## Task requirements
Each line of the records must appear in your answer exactly, with no pictures.

## Source data
▶
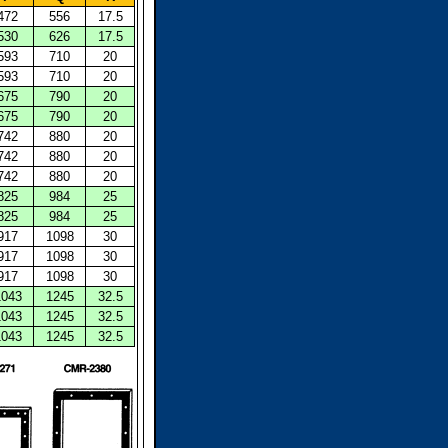
472
556
17.5
530
626
17.5
593
710
20
593
710
20
675
790
20
675
790
20
742
880
20
742
880
20
742
880
20
825
984
25
825
984
25
917
1098
30
917
1098
30
917
1098
30
1043
1245
32.5
1043
1245
32.5
1043
1245
32.5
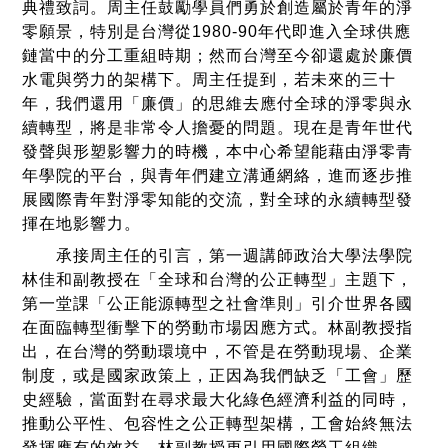
典禮致詞。周主任鼓勵學員們勇於創造屬於青年的淨
零願景，特別是台灣從1980-90年代即進入全球供應
鏈當中的分工重組時期；然而台灣至今卻還處於廉價
水電與勞力的架構下。周主任提到，若未來的三十
年，我們還用「廉價」的思維去應付全球的淨零與永
續轉型，將是非常令人擔憂的問題。現在是青年世代
發聲與形塑影響力的時機，本中心希望能藉由淨零青
年學院的平台，與青年們建立溝通網絡，進而逐步推
展國際青年對淨零知能的交流，對全球的永續轉型發
揮在地影響力。
承接周主任的引言，第一週講師政治大學法學院
林佳和副教授在「全球和台灣的公正轉型」主題下，
第一堂課「公正能源轉型之社會準則」引介世界各國
在面臨轉型衝擊下的勞動市場因應方式。林副教授指
出，在台灣的勞動環境中，不管是在勞動現場、企業
制度，或是國家政策上，正因為我們缺乏「工會」歷
史經驗，當面對在尋求最大化綠色經濟利益的同時，
推動公平性、包容性之公正轉型架構，工會始終無法
發揮應有的效益。林副教授更引用國際勞工組織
◀
## Output of the task
472
556
17.5
530
626
17.5
593
710
20
593
710
20
675
790
20
675
790
20
742
880
20
742
880
20
742
880
20
825
984
25
825
984
25
917
1098
30
917
1098
30
917
1098
30
1043
1245
32.5
1043
1245
32.5
1043
1245
32.5
典禮致詞。周主任鼓勵學員們勇於創造屬於青年的淨
零願景，特別是台灣從1980-90年代即進入全球供應
鏈當中的分工重組時期；然而台灣至今卻還處於廉價
水電與勞力的架構下。周主任提到，若未來的三十
年，我們還用「廉價」的思維去應付全球的淨零與永
續轉型，將是非常令人擔憂的問題。現在是青年世代
發聲與形塑影響力的時機，本中心希望能藉由淨零青
年學院的平台，與青年們建立溝通網絡，進而逐步推
展國際青年對淨零知能的交流，對全球的永續轉型發
揮在地影響力。
承接周主任的引言，第一週講師政治大學法學院
林佳和副教授在「全球和台灣的公正轉型」主題下，
第一堂課「公正能源轉型之社會準則」引介世界各國
在面臨轉型衝擊下的勞動市場因應方式。林副教授指
出，在台灣的勞動環境中，不管是在勞動現場、企業
制度，或是國家政策上，正因為我們缺乏「工會」歷
史經驗，當面對在尋求最大化綠色經濟利益的同時，
推動公平性、包容性之公正轉型架構，工會始終無法
發揮應有的效益。林副教授更引用國際勞工組織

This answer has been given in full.